> The problem: Within the material below, transcribe exactly the lines from the one holding "Heide-Jørgensen MP, Blackwell" through the one holding "Morin P, Archer", keeping both ends and skipping the rest.
───── Records supplied ─────
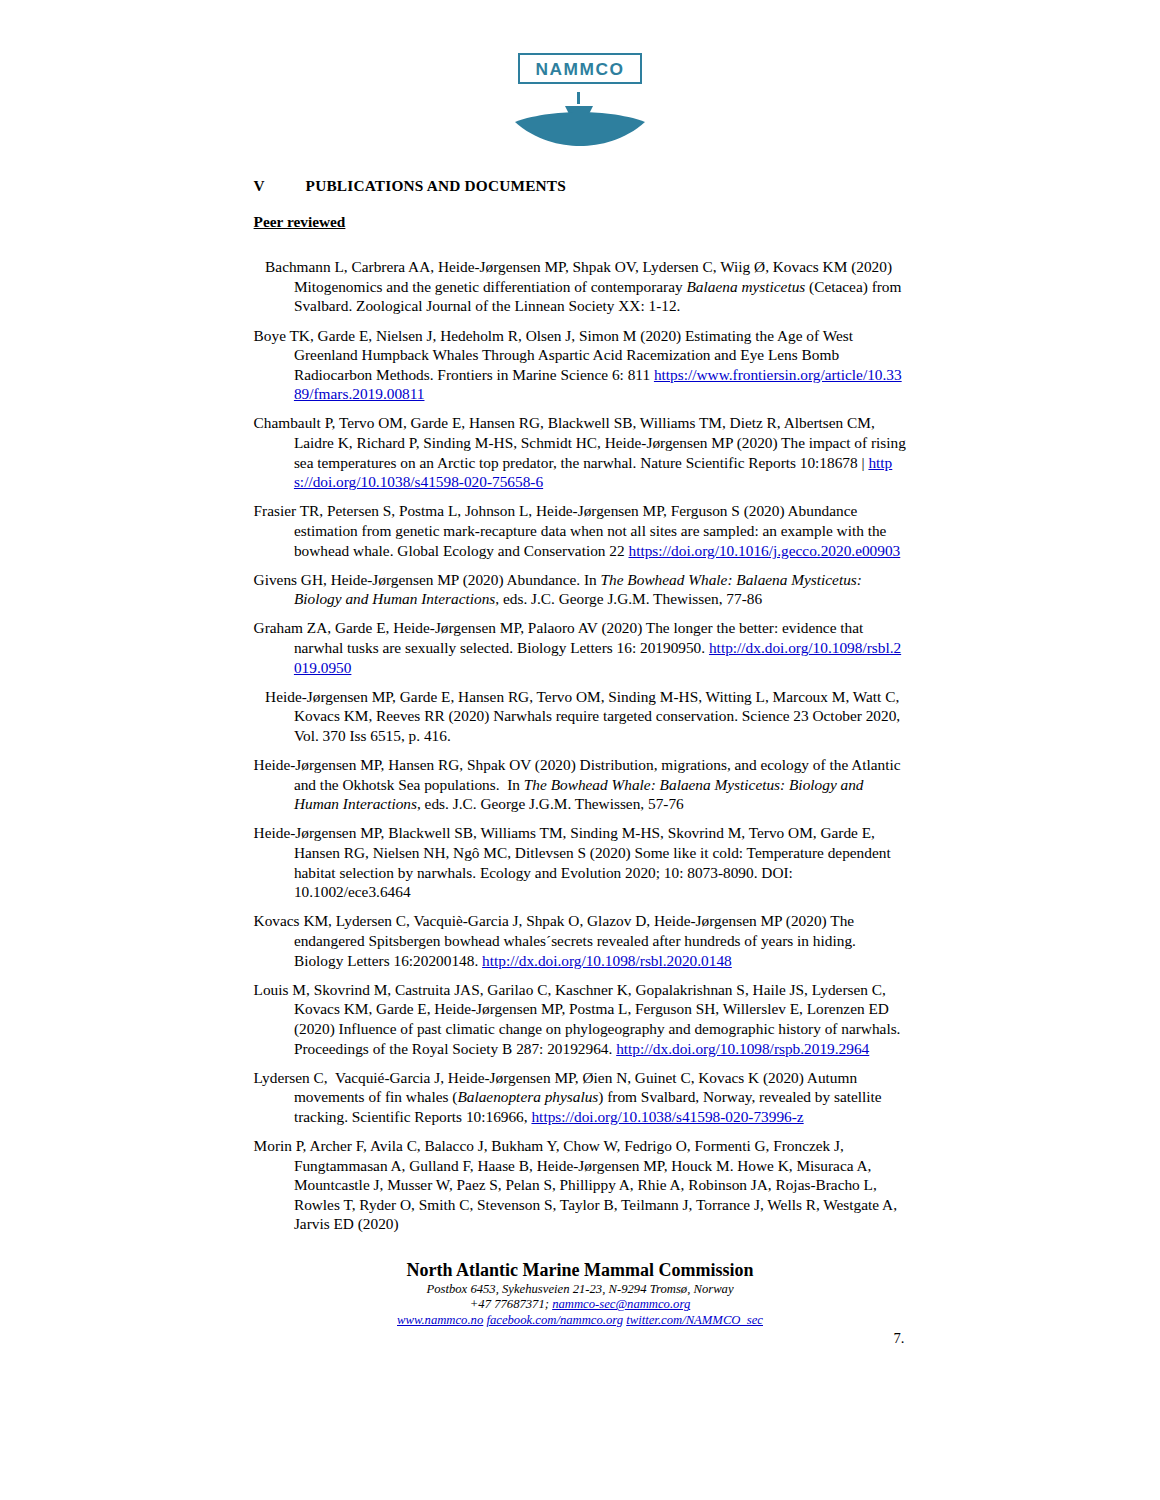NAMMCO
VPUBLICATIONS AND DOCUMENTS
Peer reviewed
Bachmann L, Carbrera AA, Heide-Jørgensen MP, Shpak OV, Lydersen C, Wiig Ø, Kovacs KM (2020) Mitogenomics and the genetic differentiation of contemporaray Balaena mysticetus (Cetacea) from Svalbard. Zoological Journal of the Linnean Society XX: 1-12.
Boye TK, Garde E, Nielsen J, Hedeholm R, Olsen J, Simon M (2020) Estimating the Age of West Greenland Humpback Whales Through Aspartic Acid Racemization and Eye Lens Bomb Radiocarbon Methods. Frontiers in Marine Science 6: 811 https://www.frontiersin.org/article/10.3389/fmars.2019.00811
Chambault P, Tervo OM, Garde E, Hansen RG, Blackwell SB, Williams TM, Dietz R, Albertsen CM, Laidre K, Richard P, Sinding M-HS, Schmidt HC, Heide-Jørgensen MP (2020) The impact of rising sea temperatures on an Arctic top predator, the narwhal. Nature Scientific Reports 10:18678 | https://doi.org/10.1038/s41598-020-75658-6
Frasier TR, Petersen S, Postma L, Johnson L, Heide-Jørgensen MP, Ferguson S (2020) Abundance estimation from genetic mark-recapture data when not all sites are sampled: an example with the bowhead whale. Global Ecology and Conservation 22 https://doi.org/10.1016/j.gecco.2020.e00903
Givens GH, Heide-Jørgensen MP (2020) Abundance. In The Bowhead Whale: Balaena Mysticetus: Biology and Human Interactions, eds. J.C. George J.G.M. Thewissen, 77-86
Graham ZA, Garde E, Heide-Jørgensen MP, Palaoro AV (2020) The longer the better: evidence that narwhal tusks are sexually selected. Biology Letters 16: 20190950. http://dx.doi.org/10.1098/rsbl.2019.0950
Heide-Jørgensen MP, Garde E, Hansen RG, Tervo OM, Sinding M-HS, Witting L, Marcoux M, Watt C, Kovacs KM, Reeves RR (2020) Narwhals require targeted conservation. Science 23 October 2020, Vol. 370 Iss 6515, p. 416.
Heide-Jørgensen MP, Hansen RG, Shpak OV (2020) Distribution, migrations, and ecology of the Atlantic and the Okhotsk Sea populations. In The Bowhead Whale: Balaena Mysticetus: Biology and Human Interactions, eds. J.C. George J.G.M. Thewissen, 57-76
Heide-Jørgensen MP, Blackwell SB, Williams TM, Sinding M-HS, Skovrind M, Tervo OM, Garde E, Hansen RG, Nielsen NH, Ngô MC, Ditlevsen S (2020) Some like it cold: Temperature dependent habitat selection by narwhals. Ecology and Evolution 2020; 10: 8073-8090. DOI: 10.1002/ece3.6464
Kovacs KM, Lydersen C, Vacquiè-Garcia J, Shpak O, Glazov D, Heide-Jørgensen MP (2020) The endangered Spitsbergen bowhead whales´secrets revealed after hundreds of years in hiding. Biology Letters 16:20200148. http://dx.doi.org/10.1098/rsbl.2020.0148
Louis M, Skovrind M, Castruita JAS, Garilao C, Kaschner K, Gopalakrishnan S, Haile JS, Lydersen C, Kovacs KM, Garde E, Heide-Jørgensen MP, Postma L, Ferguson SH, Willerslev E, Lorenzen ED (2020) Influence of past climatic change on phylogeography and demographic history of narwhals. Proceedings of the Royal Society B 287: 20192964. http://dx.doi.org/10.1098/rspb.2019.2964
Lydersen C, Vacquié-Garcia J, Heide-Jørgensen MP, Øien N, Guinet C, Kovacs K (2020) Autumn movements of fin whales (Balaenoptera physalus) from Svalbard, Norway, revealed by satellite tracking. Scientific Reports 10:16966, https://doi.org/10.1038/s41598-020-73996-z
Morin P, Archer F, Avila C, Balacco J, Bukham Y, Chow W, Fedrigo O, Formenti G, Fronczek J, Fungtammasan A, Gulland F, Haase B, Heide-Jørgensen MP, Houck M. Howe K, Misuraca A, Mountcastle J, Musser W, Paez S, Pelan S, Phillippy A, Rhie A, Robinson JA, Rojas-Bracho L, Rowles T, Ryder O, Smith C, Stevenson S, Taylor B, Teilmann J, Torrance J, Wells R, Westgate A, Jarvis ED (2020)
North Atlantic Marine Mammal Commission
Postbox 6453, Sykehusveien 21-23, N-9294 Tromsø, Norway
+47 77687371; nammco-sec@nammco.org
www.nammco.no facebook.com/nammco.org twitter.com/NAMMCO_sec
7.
─────
───── Records supplied ─────
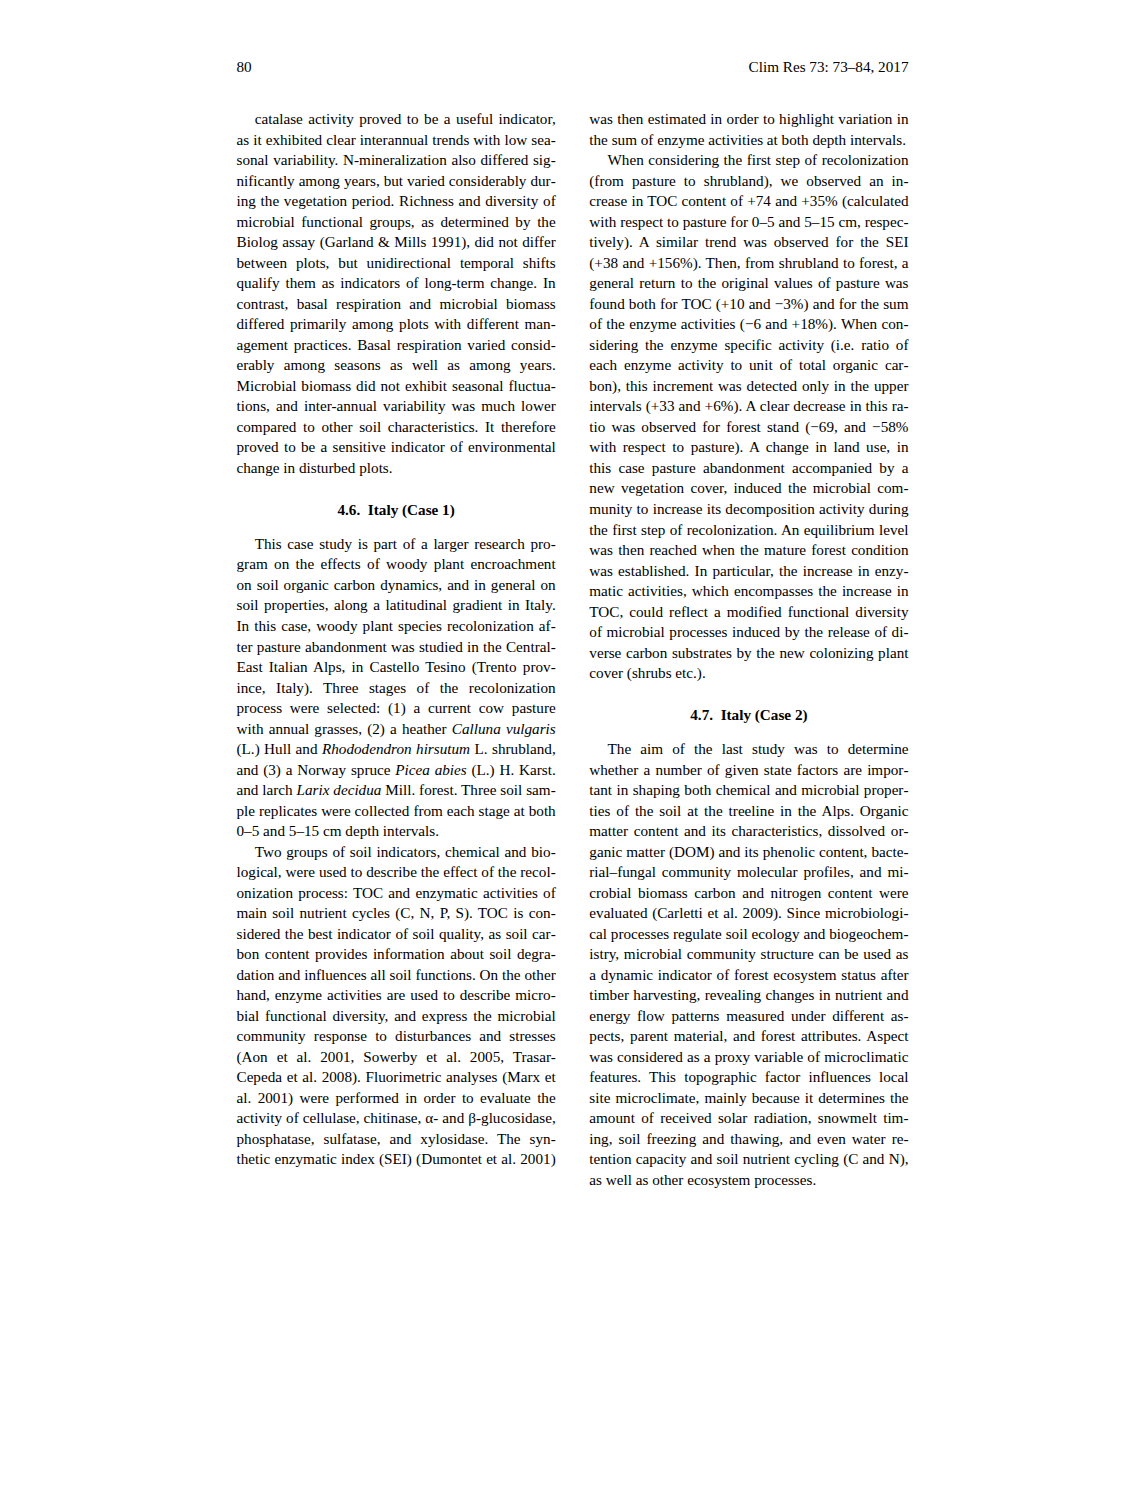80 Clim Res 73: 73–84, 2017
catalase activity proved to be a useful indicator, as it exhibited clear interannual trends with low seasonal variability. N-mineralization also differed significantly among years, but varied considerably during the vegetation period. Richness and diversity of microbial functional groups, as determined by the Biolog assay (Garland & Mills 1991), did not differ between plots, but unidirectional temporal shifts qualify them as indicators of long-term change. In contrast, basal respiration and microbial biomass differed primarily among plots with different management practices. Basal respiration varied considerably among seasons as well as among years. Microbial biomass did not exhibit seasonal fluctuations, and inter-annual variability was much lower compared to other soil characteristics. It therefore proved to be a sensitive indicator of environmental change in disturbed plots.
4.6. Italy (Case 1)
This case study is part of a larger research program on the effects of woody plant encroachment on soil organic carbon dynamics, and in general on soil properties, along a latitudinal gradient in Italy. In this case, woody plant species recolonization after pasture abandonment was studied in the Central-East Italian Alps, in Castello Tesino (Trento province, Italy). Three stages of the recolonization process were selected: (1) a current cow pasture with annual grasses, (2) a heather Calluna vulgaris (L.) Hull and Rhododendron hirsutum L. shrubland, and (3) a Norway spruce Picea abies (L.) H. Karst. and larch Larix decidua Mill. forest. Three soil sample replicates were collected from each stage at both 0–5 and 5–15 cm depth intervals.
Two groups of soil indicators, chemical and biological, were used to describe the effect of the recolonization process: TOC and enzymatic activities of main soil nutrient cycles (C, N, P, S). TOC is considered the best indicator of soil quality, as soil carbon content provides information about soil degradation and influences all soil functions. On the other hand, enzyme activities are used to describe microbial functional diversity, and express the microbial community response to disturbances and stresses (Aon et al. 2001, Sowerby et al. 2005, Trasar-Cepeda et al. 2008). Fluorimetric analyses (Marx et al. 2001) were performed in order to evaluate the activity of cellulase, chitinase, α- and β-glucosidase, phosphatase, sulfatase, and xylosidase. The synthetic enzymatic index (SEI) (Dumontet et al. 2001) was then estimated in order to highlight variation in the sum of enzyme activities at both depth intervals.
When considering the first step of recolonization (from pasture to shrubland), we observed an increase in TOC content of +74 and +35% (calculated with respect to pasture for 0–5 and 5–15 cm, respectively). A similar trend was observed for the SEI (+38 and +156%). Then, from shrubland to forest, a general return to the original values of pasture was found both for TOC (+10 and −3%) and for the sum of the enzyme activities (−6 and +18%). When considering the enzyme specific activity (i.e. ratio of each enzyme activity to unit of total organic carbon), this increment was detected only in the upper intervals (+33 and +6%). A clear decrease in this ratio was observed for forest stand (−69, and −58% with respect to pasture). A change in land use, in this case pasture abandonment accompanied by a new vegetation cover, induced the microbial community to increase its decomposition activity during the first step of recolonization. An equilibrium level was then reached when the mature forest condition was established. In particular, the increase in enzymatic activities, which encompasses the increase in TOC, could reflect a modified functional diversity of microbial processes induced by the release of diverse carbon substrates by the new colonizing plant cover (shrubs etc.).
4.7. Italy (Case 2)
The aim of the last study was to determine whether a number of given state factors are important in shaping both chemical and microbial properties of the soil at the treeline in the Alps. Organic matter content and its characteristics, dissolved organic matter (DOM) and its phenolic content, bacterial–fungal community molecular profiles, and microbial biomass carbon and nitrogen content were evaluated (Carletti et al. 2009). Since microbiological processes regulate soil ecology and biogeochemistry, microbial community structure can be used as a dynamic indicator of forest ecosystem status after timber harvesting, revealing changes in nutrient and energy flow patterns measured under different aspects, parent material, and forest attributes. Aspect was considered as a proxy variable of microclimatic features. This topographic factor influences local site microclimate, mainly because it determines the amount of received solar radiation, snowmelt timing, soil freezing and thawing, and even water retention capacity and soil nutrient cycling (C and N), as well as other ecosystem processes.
─────
> Problem solution:
Heide-Jørgensen MP, Blackwell SB, Williams TM, Sinding M-HS, Skovrind M, Tervo OM, Garde E, Hansen RG, Nielsen NH, Ngô MC, Ditlevsen S (2020) Some like it cold: Temperature dependent habitat selection by narwhals. Ecology and Evolution 2020; 10: 8073-8090. DOI: 10.1002/ece3.6464
Kovacs KM, Lydersen C, Vacquiè-Garcia J, Shpak O, Glazov D, Heide-Jørgensen MP (2020) The endangered Spitsbergen bowhead whales´secrets revealed after hundreds of years in hiding. Biology Letters 16:20200148. http://dx.doi.org/10.1098/rsbl.2020.0148
Louis M, Skovrind M, Castruita JAS, Garilao C, Kaschner K, Gopalakrishnan S, Haile JS, Lydersen C, Kovacs KM, Garde E, Heide-Jørgensen MP, Postma L, Ferguson SH, Willerslev E, Lorenzen ED (2020) Influence of past climatic change on phylogeography and demographic history of narwhals. Proceedings of the Royal Society B 287: 20192964. http://dx.doi.org/10.1098/rspb.2019.2964
Lydersen C, Vacquié-Garcia J, Heide-Jørgensen MP, Øien N, Guinet C, Kovacs K (2020) Autumn movements of fin whales (Balaenoptera physalus) from Svalbard, Norway, revealed by satellite tracking. Scientific Reports 10:16966, https://doi.org/10.1038/s41598-020-73996-z
Morin P, Archer F, Avila C, Balacco J, Bukham Y, Chow W, Fedrigo O, Formenti G, Fronczek J, Fungtammasan A, Gulland F, Haase B, Heide-Jørgensen MP, Houck M. Howe K, Misuraca A, Mountcastle J, Musser W, Paez S, Pelan S, Phillippy A, Rhie A, Robinson JA, Rojas-Bracho L, Rowles T, Ryder O, Smith C, Stevenson S, Taylor B, Teilmann J, Torrance J, Wells R, Westgate A, Jarvis ED (2020)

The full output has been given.